WASHINGTON — Baltimore resident Annie Sageng relied on Planned Parenthood for many different reasons while growing up.
In high school, she drove her friends there to pick up birth control and pregnancy tests. Eventually she was the one picking up the birth control. Then she was a volunteer. Now, the 28-year-old is the Maryland Planned Parenthood community outreach coordinator.
“It was always there as something we can all depend on, as a nonjudgmental source, as a nonjudgmental place that we could go,” Sageng said. “Especially now, it helps me feel like there’s somewhere to turn and there’s something to do,” she said.
Although President-elect Donald Trump has vowed to defund Planned Parenthood as long as it provides abortions, several of Maryland’s Democratic lawmakers said that despite their party’s minority status in Congress, they will fight every effort to do so.
“This will be an ongoing battle,” Chris Van Hollen, a Democratic congressman who was elected to the Senate last month, said in an interview with Capital News Service. “It’s unfortunate that in the 21st century we’re still having to wage this battle, but we will fight tooth and nail to prevent Donald Trump and the Republicans from turning back the clock on women’s rights.”
Maryland Planned Parenthood typically receives 100 donations per week. In the week after Republican nominee Trump’s surprising election victory, it received 1,700 online donations, 350 of which were made in Vice President-elect Mike Pence’s name, according to spokeswoman Dana Robinson.
“Planned Parenthood has done very good work for millions of women,” Trump said at a Florida press conference in March. “But we’re not going to allow, and we’re not going to fund, as long as you have the abortion going on at Planned Parenthood.”

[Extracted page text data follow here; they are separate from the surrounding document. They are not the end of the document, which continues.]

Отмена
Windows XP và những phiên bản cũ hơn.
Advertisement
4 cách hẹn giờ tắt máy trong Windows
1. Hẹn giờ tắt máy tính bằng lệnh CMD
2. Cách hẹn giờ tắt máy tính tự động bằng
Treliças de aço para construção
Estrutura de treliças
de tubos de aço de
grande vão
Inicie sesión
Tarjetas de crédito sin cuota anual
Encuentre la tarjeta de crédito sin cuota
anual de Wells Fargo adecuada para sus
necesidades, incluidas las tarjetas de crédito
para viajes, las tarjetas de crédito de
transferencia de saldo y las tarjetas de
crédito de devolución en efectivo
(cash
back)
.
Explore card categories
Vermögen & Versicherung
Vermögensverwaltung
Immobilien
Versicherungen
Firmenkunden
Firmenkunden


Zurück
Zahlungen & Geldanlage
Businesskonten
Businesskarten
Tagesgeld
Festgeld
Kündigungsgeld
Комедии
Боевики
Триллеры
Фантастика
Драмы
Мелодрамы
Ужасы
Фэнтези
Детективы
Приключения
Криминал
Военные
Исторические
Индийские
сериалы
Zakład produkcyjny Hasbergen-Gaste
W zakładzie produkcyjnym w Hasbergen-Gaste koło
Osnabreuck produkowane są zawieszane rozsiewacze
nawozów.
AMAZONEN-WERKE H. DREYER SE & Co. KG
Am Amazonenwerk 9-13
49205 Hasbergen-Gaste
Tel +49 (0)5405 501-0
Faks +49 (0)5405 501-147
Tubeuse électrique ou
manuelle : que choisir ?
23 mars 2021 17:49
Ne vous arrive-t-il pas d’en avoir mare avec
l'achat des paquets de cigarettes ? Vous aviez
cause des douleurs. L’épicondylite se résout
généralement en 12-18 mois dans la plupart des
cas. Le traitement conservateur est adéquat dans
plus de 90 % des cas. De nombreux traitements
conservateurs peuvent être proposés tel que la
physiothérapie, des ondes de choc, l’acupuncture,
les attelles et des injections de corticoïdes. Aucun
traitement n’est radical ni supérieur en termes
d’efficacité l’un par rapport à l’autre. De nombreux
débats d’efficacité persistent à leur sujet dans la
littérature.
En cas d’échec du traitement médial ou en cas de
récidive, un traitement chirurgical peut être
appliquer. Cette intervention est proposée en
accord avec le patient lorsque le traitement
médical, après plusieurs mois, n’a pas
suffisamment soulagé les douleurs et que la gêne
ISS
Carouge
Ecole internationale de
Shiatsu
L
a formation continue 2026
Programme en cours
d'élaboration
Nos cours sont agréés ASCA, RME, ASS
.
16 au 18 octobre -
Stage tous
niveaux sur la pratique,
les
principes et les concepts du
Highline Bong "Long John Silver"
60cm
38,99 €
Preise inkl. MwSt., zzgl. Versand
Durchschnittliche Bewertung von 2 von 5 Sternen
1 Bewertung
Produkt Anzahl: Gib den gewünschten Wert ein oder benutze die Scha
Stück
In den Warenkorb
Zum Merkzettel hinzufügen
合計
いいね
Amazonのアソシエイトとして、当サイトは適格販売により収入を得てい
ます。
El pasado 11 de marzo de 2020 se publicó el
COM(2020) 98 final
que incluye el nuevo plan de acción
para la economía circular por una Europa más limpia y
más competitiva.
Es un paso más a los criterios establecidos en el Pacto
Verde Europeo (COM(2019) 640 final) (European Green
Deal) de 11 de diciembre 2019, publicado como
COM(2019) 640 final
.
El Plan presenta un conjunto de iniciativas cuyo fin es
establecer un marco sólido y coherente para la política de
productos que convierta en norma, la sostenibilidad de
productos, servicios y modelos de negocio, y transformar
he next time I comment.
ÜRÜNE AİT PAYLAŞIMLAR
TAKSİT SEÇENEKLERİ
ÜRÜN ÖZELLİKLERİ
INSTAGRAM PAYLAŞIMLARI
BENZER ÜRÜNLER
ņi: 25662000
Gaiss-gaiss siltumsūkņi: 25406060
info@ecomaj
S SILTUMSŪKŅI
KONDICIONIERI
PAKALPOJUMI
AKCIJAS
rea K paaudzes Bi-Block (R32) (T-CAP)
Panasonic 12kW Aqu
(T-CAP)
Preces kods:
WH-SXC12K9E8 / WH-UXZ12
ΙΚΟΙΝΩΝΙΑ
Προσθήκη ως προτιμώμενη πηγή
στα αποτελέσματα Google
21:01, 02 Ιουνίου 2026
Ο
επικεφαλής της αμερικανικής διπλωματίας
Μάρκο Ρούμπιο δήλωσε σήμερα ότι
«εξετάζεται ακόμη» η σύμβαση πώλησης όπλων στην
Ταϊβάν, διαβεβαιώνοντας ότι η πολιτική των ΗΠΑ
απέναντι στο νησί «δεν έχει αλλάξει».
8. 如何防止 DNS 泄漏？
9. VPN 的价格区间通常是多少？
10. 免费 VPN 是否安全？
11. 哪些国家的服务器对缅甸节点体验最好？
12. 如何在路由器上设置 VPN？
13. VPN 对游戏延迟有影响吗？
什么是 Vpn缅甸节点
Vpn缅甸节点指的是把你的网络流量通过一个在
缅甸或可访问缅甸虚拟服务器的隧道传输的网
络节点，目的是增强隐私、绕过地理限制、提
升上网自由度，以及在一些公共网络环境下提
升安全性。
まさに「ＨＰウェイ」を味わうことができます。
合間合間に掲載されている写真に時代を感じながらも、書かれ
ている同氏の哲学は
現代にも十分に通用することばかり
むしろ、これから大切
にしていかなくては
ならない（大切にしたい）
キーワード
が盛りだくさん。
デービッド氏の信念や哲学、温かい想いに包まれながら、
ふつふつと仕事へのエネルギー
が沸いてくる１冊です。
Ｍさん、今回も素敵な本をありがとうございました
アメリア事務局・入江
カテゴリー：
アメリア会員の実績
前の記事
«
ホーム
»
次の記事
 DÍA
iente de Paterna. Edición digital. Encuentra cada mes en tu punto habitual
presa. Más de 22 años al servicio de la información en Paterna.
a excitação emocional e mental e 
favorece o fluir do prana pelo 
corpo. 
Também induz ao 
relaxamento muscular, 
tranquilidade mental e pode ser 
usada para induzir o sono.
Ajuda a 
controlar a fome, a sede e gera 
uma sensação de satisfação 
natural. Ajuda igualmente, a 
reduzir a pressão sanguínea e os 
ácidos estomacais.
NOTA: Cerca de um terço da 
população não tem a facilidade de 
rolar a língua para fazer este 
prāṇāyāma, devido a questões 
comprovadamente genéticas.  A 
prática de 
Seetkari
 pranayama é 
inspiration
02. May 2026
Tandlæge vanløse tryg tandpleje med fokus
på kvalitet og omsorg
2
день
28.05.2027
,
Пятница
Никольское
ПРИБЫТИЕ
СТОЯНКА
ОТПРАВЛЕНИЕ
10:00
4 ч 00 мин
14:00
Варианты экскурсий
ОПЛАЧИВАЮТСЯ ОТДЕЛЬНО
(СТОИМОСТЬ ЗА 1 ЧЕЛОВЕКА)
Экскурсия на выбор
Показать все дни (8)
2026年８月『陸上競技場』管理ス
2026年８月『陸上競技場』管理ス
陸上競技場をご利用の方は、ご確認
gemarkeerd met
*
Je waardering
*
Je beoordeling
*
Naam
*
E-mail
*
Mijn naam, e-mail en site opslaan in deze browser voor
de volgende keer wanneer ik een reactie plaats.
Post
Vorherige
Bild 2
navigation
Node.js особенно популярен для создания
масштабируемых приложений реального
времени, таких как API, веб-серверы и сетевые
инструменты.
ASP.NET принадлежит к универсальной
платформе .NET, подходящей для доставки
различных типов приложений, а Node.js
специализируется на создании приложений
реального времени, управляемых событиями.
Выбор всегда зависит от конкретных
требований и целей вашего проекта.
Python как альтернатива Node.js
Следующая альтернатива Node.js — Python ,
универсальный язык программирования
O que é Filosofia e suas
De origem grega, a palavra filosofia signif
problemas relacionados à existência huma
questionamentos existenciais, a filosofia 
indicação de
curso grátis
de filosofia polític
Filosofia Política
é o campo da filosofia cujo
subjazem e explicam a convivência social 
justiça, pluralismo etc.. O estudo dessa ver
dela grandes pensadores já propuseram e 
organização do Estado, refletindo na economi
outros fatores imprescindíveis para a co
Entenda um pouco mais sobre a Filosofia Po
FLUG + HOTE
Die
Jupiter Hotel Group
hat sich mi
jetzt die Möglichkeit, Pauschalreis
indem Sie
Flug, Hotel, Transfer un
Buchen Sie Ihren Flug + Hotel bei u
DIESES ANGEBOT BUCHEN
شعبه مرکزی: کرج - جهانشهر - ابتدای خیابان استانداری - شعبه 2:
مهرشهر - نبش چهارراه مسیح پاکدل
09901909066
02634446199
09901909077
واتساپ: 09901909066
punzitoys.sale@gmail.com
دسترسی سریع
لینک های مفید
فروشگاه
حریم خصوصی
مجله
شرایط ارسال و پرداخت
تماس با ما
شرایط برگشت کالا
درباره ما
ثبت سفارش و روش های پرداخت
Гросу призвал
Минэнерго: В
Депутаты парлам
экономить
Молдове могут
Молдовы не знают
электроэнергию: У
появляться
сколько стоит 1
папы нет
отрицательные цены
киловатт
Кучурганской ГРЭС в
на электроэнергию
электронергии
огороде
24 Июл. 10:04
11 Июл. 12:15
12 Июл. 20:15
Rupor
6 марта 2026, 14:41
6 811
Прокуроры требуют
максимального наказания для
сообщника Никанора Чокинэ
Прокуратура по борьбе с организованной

Maryland Planned Parenthood CEO and President Karen Nelson said in an interview with Capital News Service that there are definite anxieties among women worried they will lose their birth control after inauguration. Maryland has seven Planned Parenthood locations that offer abortions, birth control, care for sexually transmitted diseases and general health care. Sixty percent of her patients do not receive health care outside of Planned Parenthood, Nelson said.
“We’re telling people to continue to enroll in the Affordable Care Act, and continue to make the appointments with us to get their birth control,” Nelson said. “We’re going to be there for them.”
Van Hollen and Sen. Ben Cardin, a Democrat, said their constituents have expressed concern about the future of women’s health care in Maryland.